The Meir Amit Center has been releasing regular reports on how health authorities in Gaza and the Palestinian Authority have been working to prevent the spread of COVID-19. Erlich gave Gaza’s health authorities a good grade in their ability to avoid an outbreak thus far, citing very low infection numbers.

“In light of the fact that Gaza is highly crowded, has refugee camps and sewage flowing in the streets, Hamas’ performance up to now has been effective,” he said. “Why has it been able to stop the spread so far? Most importantly, because there are only two narrow entry points into Gaza. One is the Rafah border crossing with Egypt. And the second is the Erez border crossing with Israel, which has been almost completely closed from the start of the crisis. And Hamas has invested many resources in Rafah so that it can place all new arrivals in quarantine and monitor them,” he added.

The lack of  organized tourism and the fact that Gaza’s population is relatively young have also helped.

Still, Erlich warned, if the virus does begin spreading in the community, it could “very quickly spin out of control because of Gaza’s crowded conditions and because Gazans don’t always listen to instructions about social distancing and masks. In addition, Gaza’s health-care system is not prepared in terms of medical equipment, medicine, and ventilation machines for dealing with outbreak in Gaza. Hamas is always living with this dichotomy. It has managed to stop it, but if the virus spreads inside the Strip, that will become a big problem.”
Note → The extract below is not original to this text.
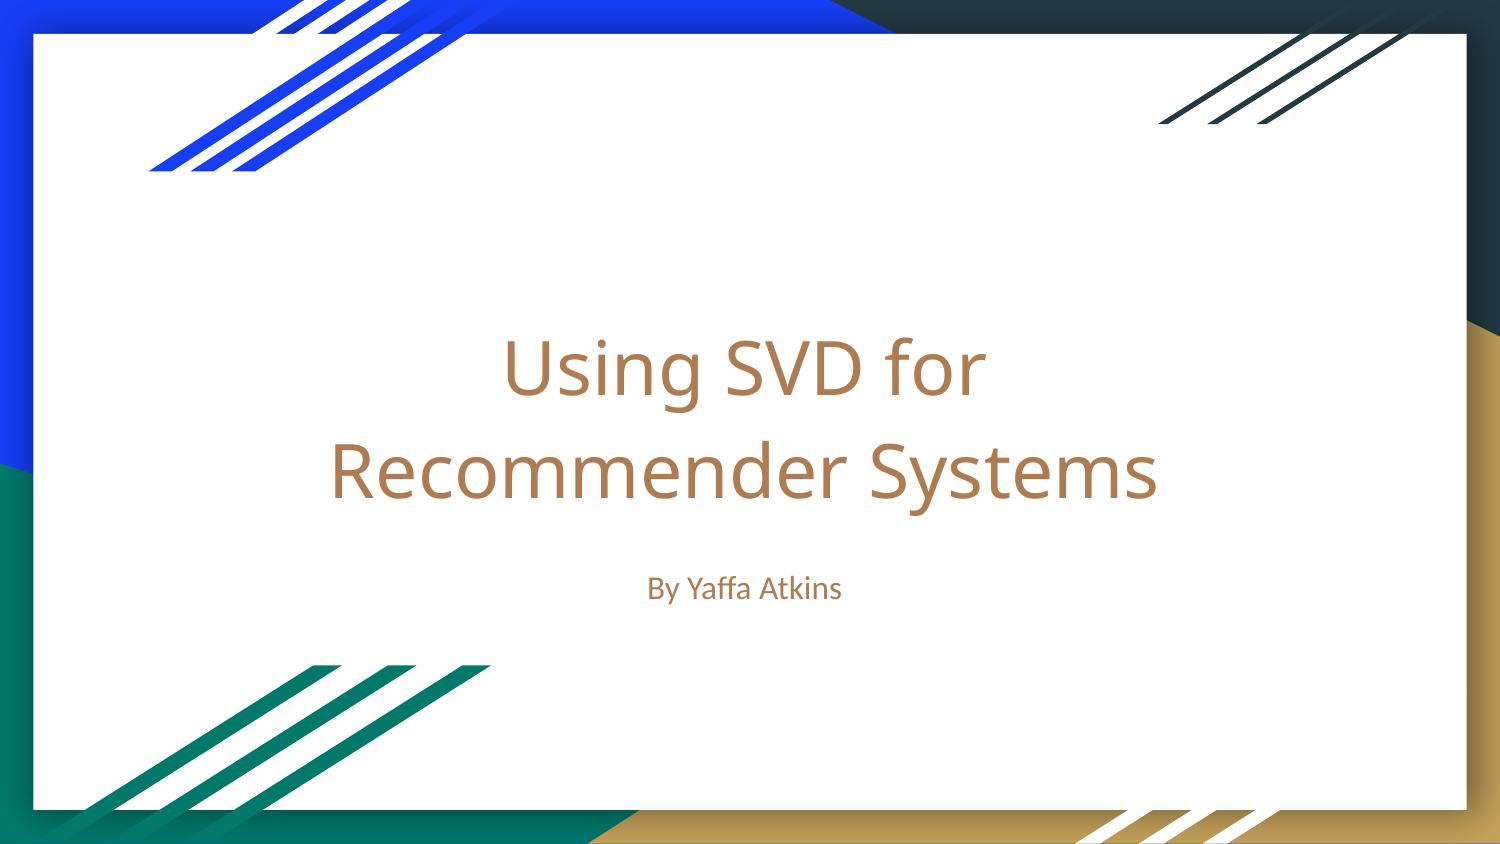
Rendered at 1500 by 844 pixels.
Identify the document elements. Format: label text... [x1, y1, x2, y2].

As a result, Hamas has preemptively begun spreading a cover story as part of a messaging campaign, blaming Israel for Gaza’s medical shortages and accusing Israel of destroying the medical system in Gaza. The Meir Amit Center quoted senior Hamas figures — among them Yahya Sinwar, leader of Hamas in Gaza — issuing threats, saying that if a shortage of ventilators and other medical equipment develops, Hamas will use force against Israel and “make six million Israeli settlers [sic] stop breathing.”

Erlich said this narrative was designed to distract from the fact that Hamas has chosen by itself to massively neglect Gaza’s civilian needs by investing most of its economic resources in military force buildup programs.

“Weapons, acquisitions, training, tunnel digging — these and other military activities are very expensive. Hamas has allocated very little to the medical system. This is the reason for the shortage, not Israel,” said Erlich. “If their budget had gone to civilian needs instead of military buildup, they would have a lot more money for medical needs. Israel would have helped them more; the international community would assist them more. Their situation could be completely different, and not only in the medical sector.”

“But due to their ideology of destroying Israel and conflict with it, they made their choice,” he said. “It projects onto everything else.”

Yaakov Lappin is a research associate at the Begin-Sadat Center for Strategic Studies. He specializes in Israel’s defense establishment, military affairs, and the Middle Eastern strategic environment.